Smyl carries on family trade with Queens

It’s no surprise that Hailey Smyl decided to drop figure skating and concentrate on playing hockey as a youngster. After all it’s in her bloodlines. The 18-year-old from Chilliwack, B.C., is the daughter of long time junior A coach Harvey Smyl and niece of former Vancouver Canucks star Stan Smyl.

It’s no surprise that Hailey Smyl decided to drop figure skating and concentrate on playing hockey as a youngster.

After all it’s in her bloodlines.

The 18-year-old from Chilliwack, B.C., is the daughter of long time junior A coach Harvey Smyl and niece of former Vancouver Canucks star Stan Smyl.

“It’s a hockey family so I was set up pretty good,” said Smyl, who is in her first season with the RDC Queens. “My dad played with Michigan State (for three seasons) and is a long time junior coach so I learned the game through him. I did attend my uncle’s hockey camp and my dad took that over, so both of them helped me, but mainly it was my dad.

“I did go back and forth between figure skating and hockey when I was very young, but I’m not that graceful,” she said with a laugh.

The five-foot-nine winger is one of the bigger players on the Queens and of late is using her size and speed to start making a major contribution to the RDC offence. She finished the season with two goals and four assists in 16 games. Both goals came in her final two games.

“I’m playing with more confidence for sure,” she said as the Queens prepare for the Alberta Colleges Women’s Hockey League semifinals against the NAIT Ooks. “Moving away from home and not knowing anyone took some time to get used to. I was 18 and playing with players who are 26 is a bit intimidating at first, but now I’m settled in.”

“It’s been an up and down season for Hailey, but she’s learning,” said Queens head coach Bob Rutz. “She doesn’t realize how big she is and once she learns to use that size and with her speed she’ll be tough to handle for anyone. She has really improved the defensive part of her game, but it’s been process. Then again it’s a big step up from midget to this league.”

Smyl played almost every game for the Queens, but was on the third or fourth lines.

“My ice time wasn’t what I was used to, but you expect that as a rookie,” said Smyl, who was recruited by former coach Trevor Keeper.

But that time will go up over the next several years as she is in education and will be here for “three or four” years.”

As for recruits, Rutz has been talking with several players, but hasn’t announced any commitments yet.

The Queens open the best-of-three semifinal Friday at 7 p.m. at NAIT with the second game Saturday at 5 p.m. at the Arena. The third game, if necessary is Sunday at 6:30 p.m. at NAIT.

The winner faces the Grant MacEwan University Griffins in the best-of-five final.

l It’s a big weekend for the RDC Queens basketball squad as they visit Lethbridge for games Friday and Saturday.
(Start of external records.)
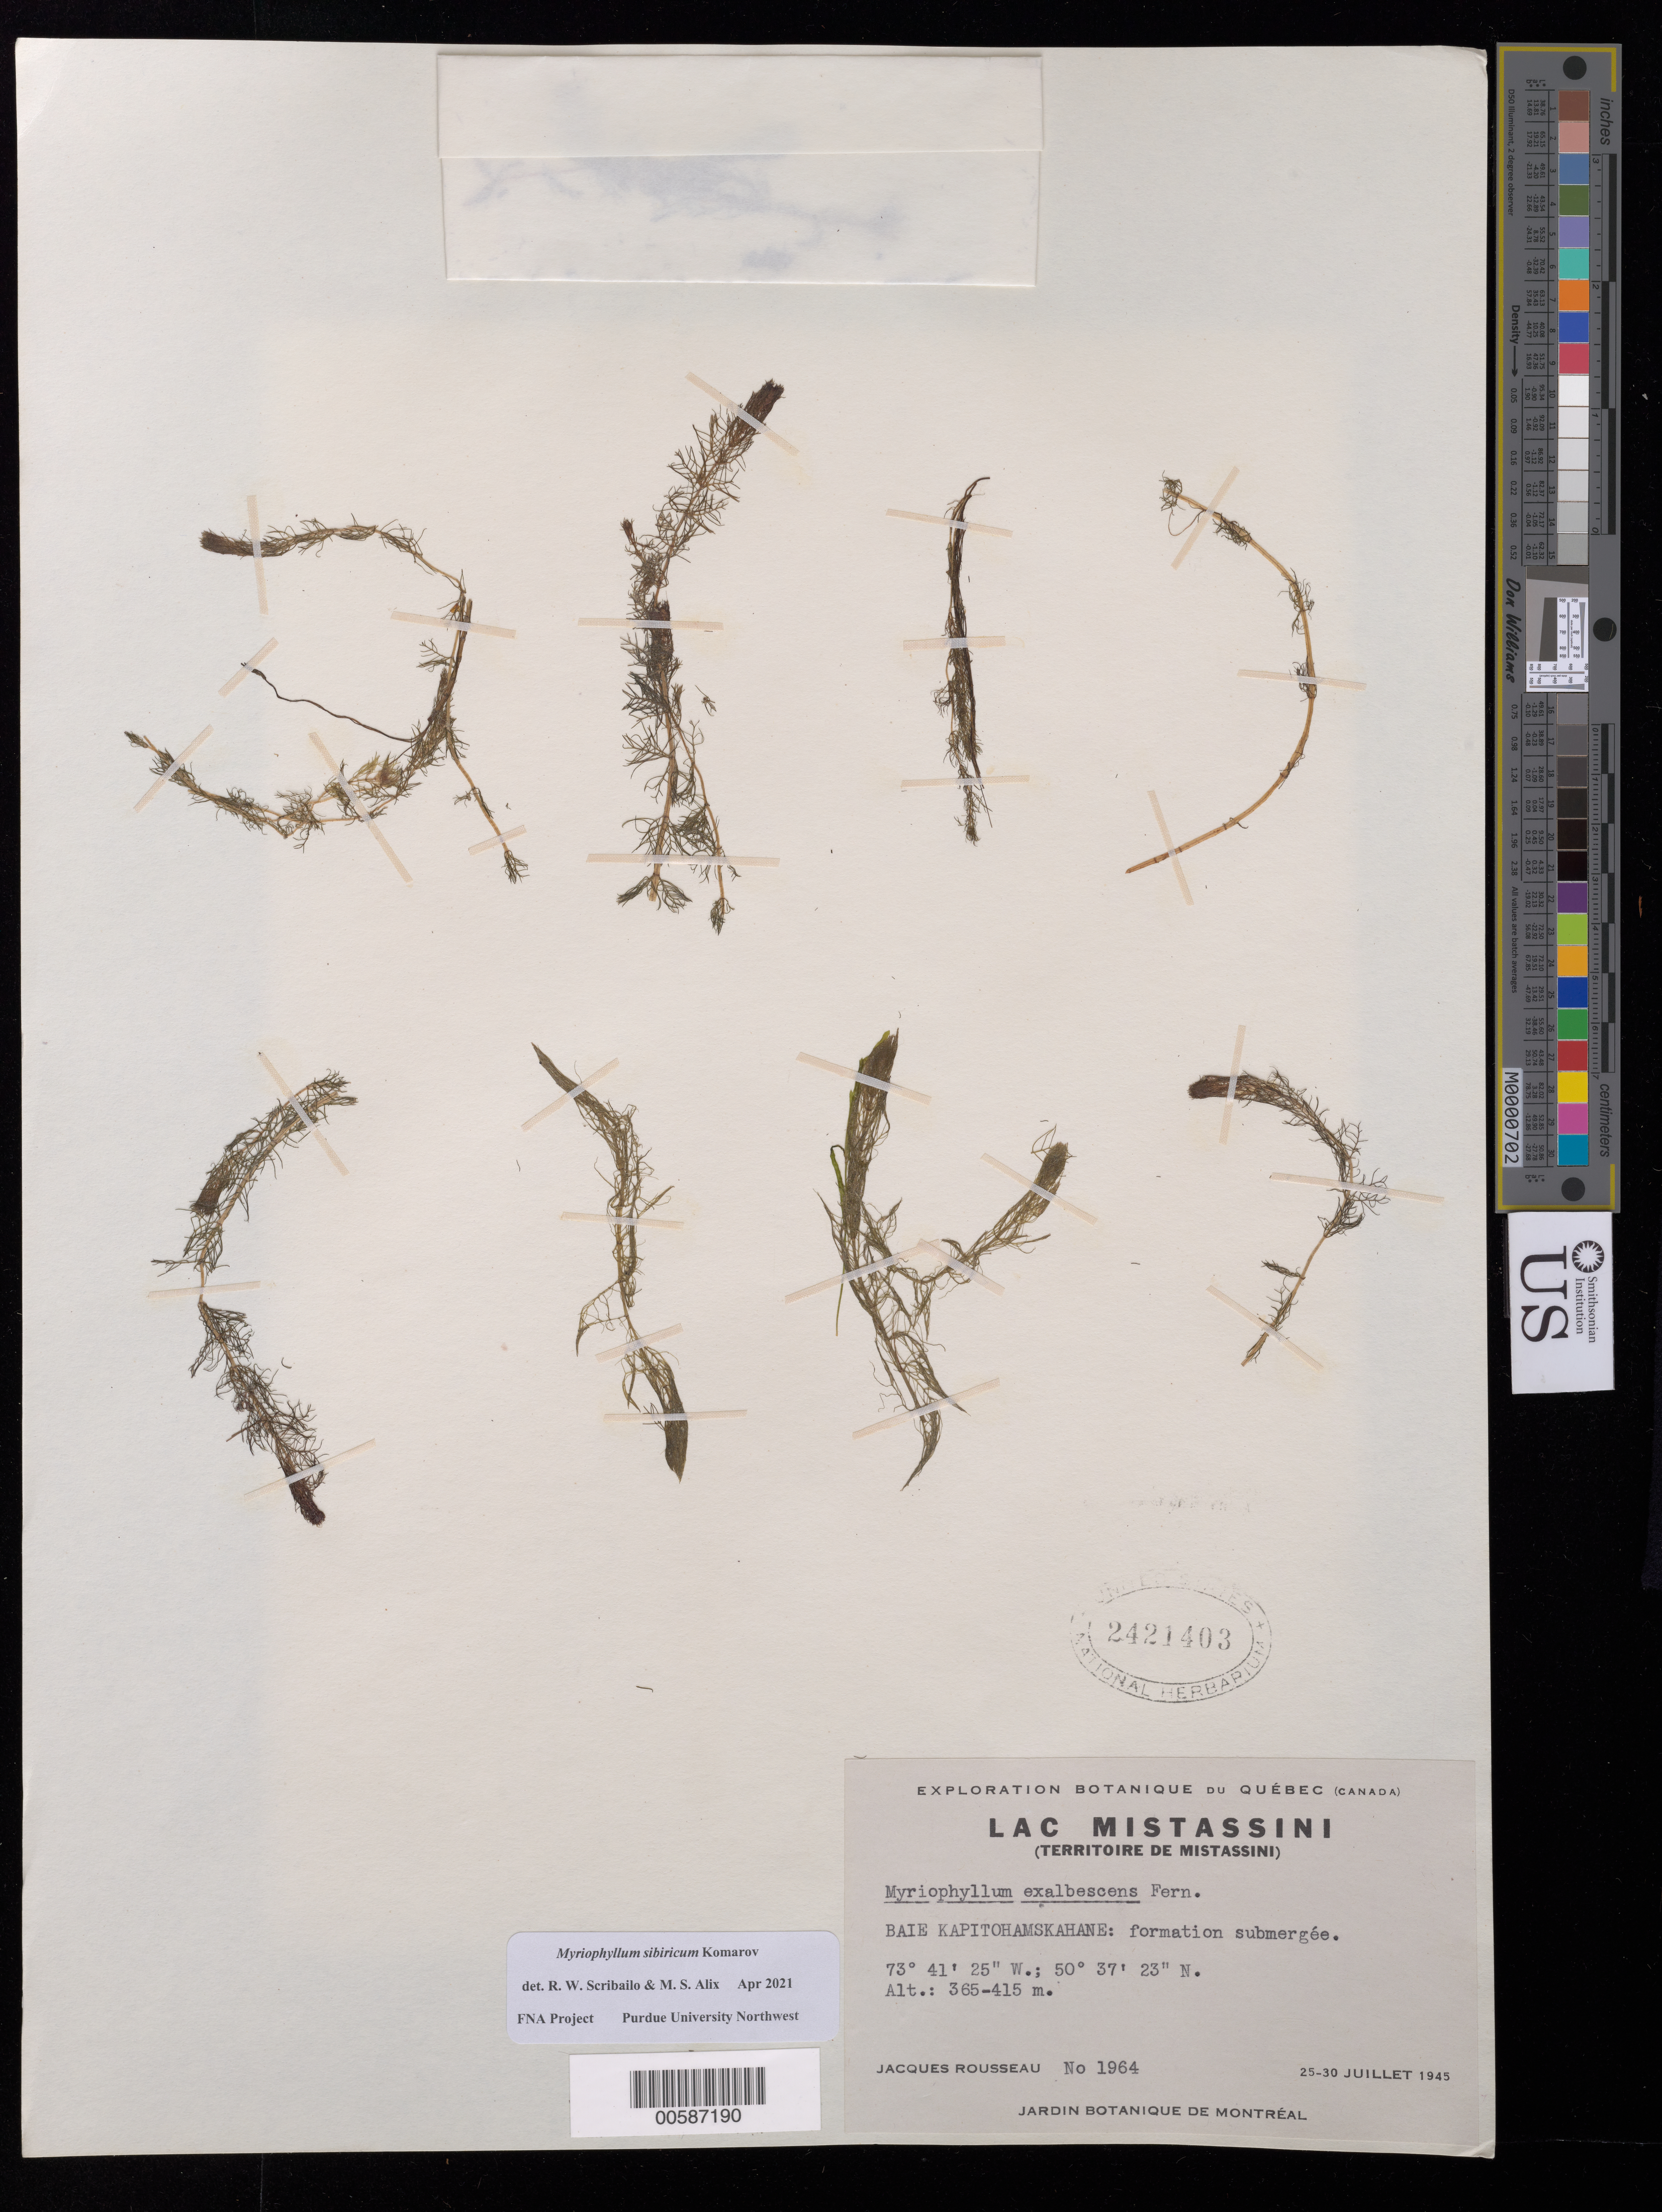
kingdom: Plantae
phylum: Tracheophyta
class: Magnoliopsida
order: Saxifragales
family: Haloragaceae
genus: Myriophyllum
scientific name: Myriophyllum sibiricum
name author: Kom.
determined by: Scribailo, R. W.; Alix, M. S.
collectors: J. Rousseau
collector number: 1964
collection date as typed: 25 Jul 1945 to 30 Jul 1925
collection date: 1925-07-30/1945-07-25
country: Canada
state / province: Quebec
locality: Mistassini, Baie Kapitohamskahane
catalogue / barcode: US 2421403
The Queens can wrap up a playoff berth with at least a split. The Kings have already wrapped up first place.

l In the CCAA rankings the volleyball Kings remain in top spot with Grant MacEwan second after the teams split a weekend doubleheader. The volleyball Queens slipped to eighth after losing twice to GMU, who is ranked fifth.

The basketball Kings are still ranked fourth.

l In other volleyball news the Queens finished first in the standings despite tying for first with GMU and Grande Prairie, all at 15-3. It came down to a better record against similar opponents.

The women’s playoffs go Feb. 21-23 in Grande Prairie while the Kings host the men’s championships.

l The hockey Kings are on the road this weekend as they visit Briercrest Bible College Friday and Saturday. They have four games remaining on the schedule and if they win all four they finish no worse than third and will play the sixth-place team in the quarter-finals.

l It was announced that Calgary Flames stars, Lanny McDonald, Tim Hunter and Jim Peplinski will be the feature speakers at the 11th annual RDC athletics scholarship breakfast, set for March 4 at the Parkland Pavilion at the Westerner.

The breakfast goes from 7:30-9:30 a.m. with tickets $150 each or a corporate table of eight for $1,000.

The scholarship breakfast is one of the top fund raisers for student athletes. Since it’s inception the breakfast has raised over $280,000 for athletic scholarships through the RDC Athletic Leadership Endowment.

Tickets are now on sale at the Black Knight ticket centre (403-755-6626) or at www.bkticketcentre.ca.

l Volleyball dominated the RDC Boston Pizza RDC athlete of the week voting, with right side Karissa Kuhr and middle Chris Osborn receiving the awards.

Kuhr was a leader for the Queens against GMU with 19 kills, three aces, 32 digs and two stuff blocks in the two matches. Osborn had 22 kills and seven blocks.

l The basketball Kings received the Breathing Room team of the week award.